Last Tuesday, the University announced that members of the Muslim Students Association would begin leading the weekly call-to-prayer—known as the adhan—from the Chapel bell tower. Criticism from Christian leaders outside the University followed, and Duke reversed its decision on Thursday, later citing "serious and credible safety concerns." Friday's adhan was instead held on the lawn in front of the Chapel, drawing hundreds of community members.
Some members of the community questioned whether or not safety was truly the University's top reason behind the decision to move the adhan—with several suggesting that Duke had instead been motivated to move the call-to-prayer in response to alumni and potential donors who had been upset by the original announcement.
"We can't stop speculation," Schoenfeld said. "What we do is provide as much information as we can, try to provide the appropriate context for that and keep repeating it both through our own channels—websites and social media—and also by engaging with the news media."

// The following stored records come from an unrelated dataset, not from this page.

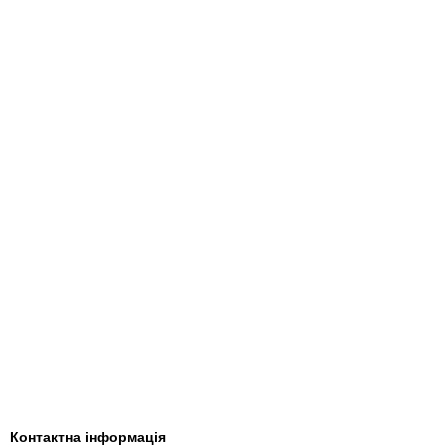
Контактна інформація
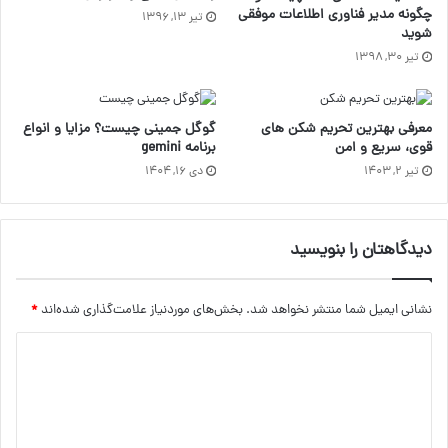
چگونه مدیر فناوری اطلاعات موفقی
تیر ۱۳, ۱۳۹۶
شوید
تیر ۳۰, ۱۳۹۸
معرفی بهترین تحریم شکن های
گوگل جمینی چیست؟ مزایا و انواع
قوی، سریع و امن
برنامه gemini
تیر ۲, ۱۴۰۳
دی ۱۶, ۱۴۰۴
دیدگاهتان را بنویسید
نشانی ایمیل شما منتشر نخواهد شد.
بخش‌های موردنیاز علامت‌گذاری شده‌اند
*
د
ی
د
گ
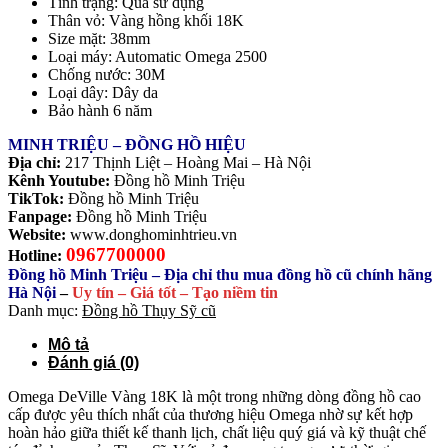
Tình trạng: Qua sử dụng
Thân vỏ: Vàng hồng khối 18K
Size mặt: 38mm
Loại máy: Automatic Omega 2500
Chống nước: 30M
Loại dây: Dây da
Bảo hành 6 năm
MINH TRIỆU – ĐỒNG HỒ HIỆU
Địa chỉ:
217 Thịnh Liệt – Hoàng Mai – Hà Nội
Kênh Youtube:
Đồng hồ Minh Triệu
TikTok:
Đồng hồ Minh Triệu
Fanpage:
Đồng hồ Minh Triệu
Website:
www.donghominhtrieu.vn
0967700000
Hotline:
Đồng hồ Minh Triệu – Địa chỉ thu mua đồng hồ cũ chính hãng
Hà Nội
–
Uy tín – Giá tốt – Tạo niềm tin
Danh mục:
Đồng hồ Thụy Sỹ cũ
Mô tả
Đánh giá (0)
Omega DeVille Vàng 18K là một trong những dòng đồng hồ cao
cấp được yêu thích nhất của thương hiệu Omega nhờ sự kết hợp
hoàn hảo giữa thiết kế thanh lịch, chất liệu quý giá và kỹ thuật chế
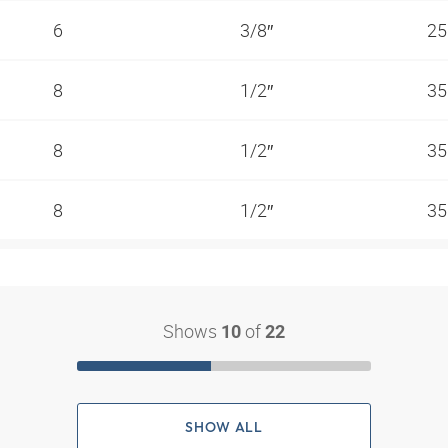
6
3/8″
25
8
1/2″
35
8
1/2″
35
8
1/2″
35
Shows
of
10
22
SHOW ALL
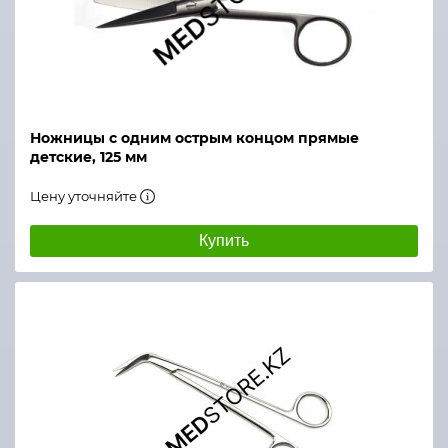
Ножницы с одним острым концом прямые
детские, 125 мм
Цену уточняйте
Купить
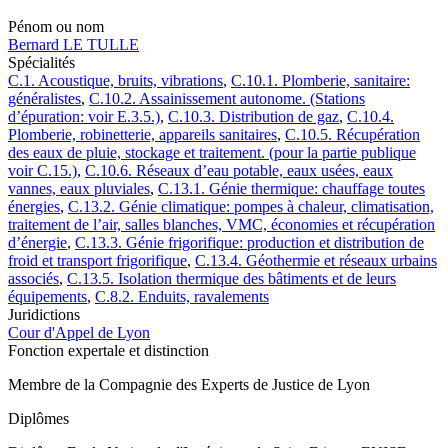
Pénom ou nom
Bernard LE TULLE
Spécialités
C.1. Acoustique, bruits, vibrations
,
C.10.1. Plomberie, sanitaire:
généralistes
,
C.10.2. Assainissement autonome. (Stations
d’épuration: voir E.3.5.)
,
C.10.3. Distribution de gaz
,
C.10.4.
Plomberie, robinetterie, appareils sanitaires
,
C.10.5. Récupération
des eaux de pluie, stockage et traitement. (pour la partie publique
voir C.15.)
,
C.10.6. Réseaux d’eau potable, eaux usées, eaux
vannes, eaux pluviales
,
C.13.1. Génie thermique: chauffage toutes
énergies
,
C.13.2. Génie climatique: pompes à chaleur, climatisation,
traitement de l’air, salles blanches, VMC, économies et récupération
d’énergie
,
C.13.3. Génie frigorifique: production et distribution de
froid et transport frigorifique
,
C.13.4. Géothermie et réseaux urbains
associés
,
C.13.5. Isolation thermique des bâtiments et de leurs
équipements
,
C.8.2. Enduits, ravalements
Juridictions
Cour d'Appel de Lyon
Fonction expertale et distinction
Membre de la Compagnie des Experts de Justice de Lyon
Diplômes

Any action surrounding questions of interfaith engagement will attract attention in today's media climate, Schoenfeld noted, particularly on a campus as prominent as Duke. He added that the University could have refined its approach behind the initial announcement that the adhan would be held in the Chapel.
"With the powerful, powerful role that the Chapel plays as a symbol of the University, it's going to spark a lot of conversation," Schoenfeld said. "Any time we do something... we have to be very thoughtful, engage with all the stakeholders—we have to be deliberate, and that didn't happen this time.... In the process that led to the initial announcement, we should have engaged more broadly with interested stakeholders within the University and beyond."
All media except for satellite trucks were permitted at Friday's adhan, Schoenfeld said. National organizations including NBC, CNN and Fox News came to campus for the prayer ceremony in front of the Chapel, along with several local outlets. The situation was even played for humor on this week's Saturday Night Live.
"After receiving complaints from Christian leaders, Duke University has canceled plans for Muslim students to use the school's iconic Chapel tower for sounding the traditional Islamic call-to-prayer. But apparently, Christian leaders are totally cool that Duke's mascot is the devil," comedian Michael Che quipped on the show's Weekend Update.